WHO : Les origines du COVID ne sont pas claires, mais la théorie des fuites de laboratoire doit être étudiée

LONDON– Un groupe professionnel rédigé par l’Organisation mondiale de la santé pour aider à enquêter sur les origines de l’épidémie de coronavirus a déclaré qu’une enquête supplémentaire était nécessaire pour décider comment COVID-19 a commencé, y compris une analyse plus complète de la possibilité qu’il s’agisse d’un accident de laboratoire.

Cette position marque un net renversement de l’évaluation initiale de l’agence de santé des Nations Unies sur les origines de la pandémie. L’OMS a conclu l’année dernière qu’il était extrêmement improbable que le COVID-19 se soit répandu chez l’homme depuis un laboratoire. De nombreux chercheurs soupçonnent que le coronavirus a sauté sur des personnes à partir de chauves-souris, peut-être via un autre animal.

Dans un rapport publié jeudi, le groupe de maîtres de WHO a déclaré que des informations clés pour décrire le début de la peste manquaient toujours. Les chercheurs ont déclaré que le rassemblement resterait ouvert à toutes les preuves logiques qui s’ouvriraient à l’avenir pour envisager des tests minutieux de toutes les spéculations sensées.

Reconnaître la source d’une maladie chez les animaux prend généralement des années; il a fallu environ 15 ans aux technologues pour trouver les espèces de chauves-souris qui étaient le réservoir naturel du SRAS, un parent du COVID-19.

Le groupe de spécialistes de WHO a également noté que, puisque les accidents de laboratoire dans le passé ont déclenché une certaine éruption, la théorie hautement politisée ne pouvait être écartée.

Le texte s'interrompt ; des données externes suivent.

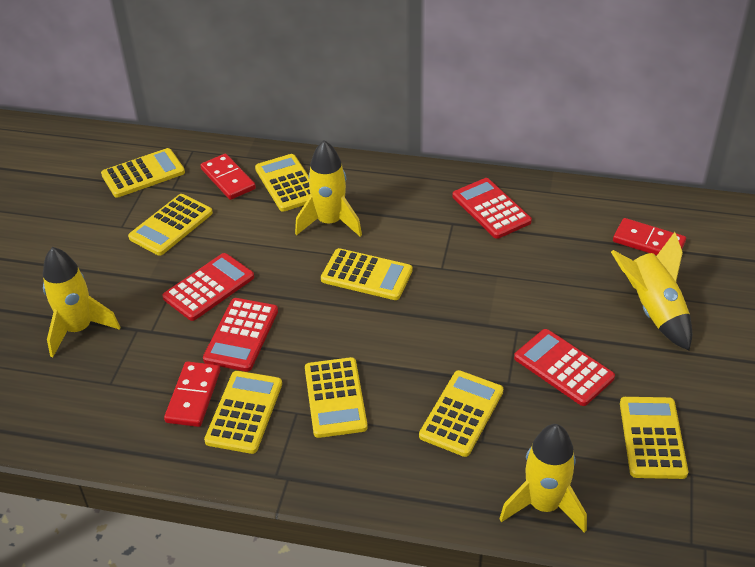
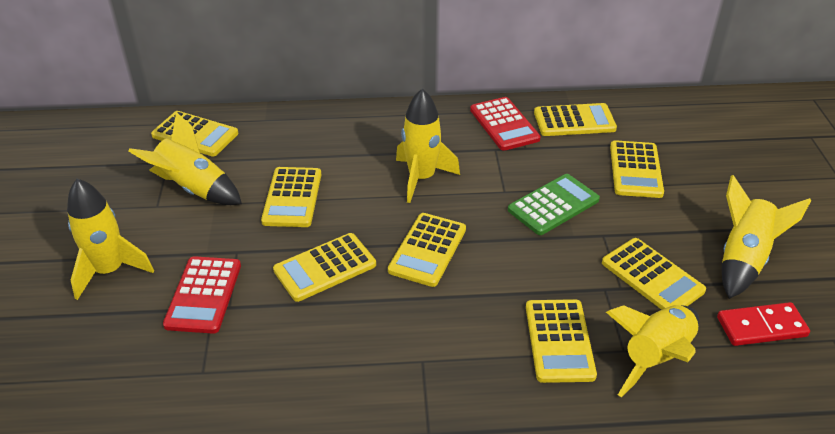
green calculator: none = 0 -> [508,174,600,235] = 1
red calculator: [162,253,254,321] [203,298,278,372] [453,178,532,239] [514,329,615,406] = 4 -> [163,256,241,334] [470,97,541,151] = 2
red domino: [164,361,220,427] [200,154,256,200] [613,218,686,255] = 3 -> [717,302,810,346] = 1
yellow rocket: [43,247,120,357] [295,140,362,237] [500,424,587,533] [611,232,692,350] = 4 -> [67,179,154,300] [128,112,242,205] [396,89,460,203] [606,305,699,397] [722,175,811,299] = 5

L’ancien président américain Donald Trump a spéculé à plusieurs reprises – sans preuve – que le COVID-19 avait été lancé dans un laboratoire chinois. Il a également accusé WHO de collusion avec la Chine pour dissimuler l’épidémie initiale, citant les éloges publics continus de l’agence de santé des Nations Unies pour le pays.

Le groupe d’experts de WHO a déclaré que le directeur général de WHO, Tedros Adhanom Ghebreyesus, avait envoyé deux lettres à de hauts responsables du gouvernement chinois en février pour demander des informations, y compris des détails sur les premiers cas humains de COVID-19 dans la ville de Wuhan ; on ne sait pas si les Chinois ont répondu.

Les experts ont déclaré qu’aucune étude n’avait été fournie à WHO pour évaluer la possibilité que le COVID-19 résulte d’une fuite de laboratoire. Ils ont déclaré que leur compréhension de la façon dont le coronavirus est apparu était limitée par plusieurs facteurs, notamment que toutes les recherches présentées par des scientifiques chinois n’ont pas été publiées.

Les scientifiques liés à WHO ont déploré en août 2021 que la recherche des origines de la pandémie soit au point mort et que la fenêtre d’opportunité se fermait rapidement. Ils ont averti que la collecte de données qui dataient maintenant d’au moins deux ans était de plus en plus difficile.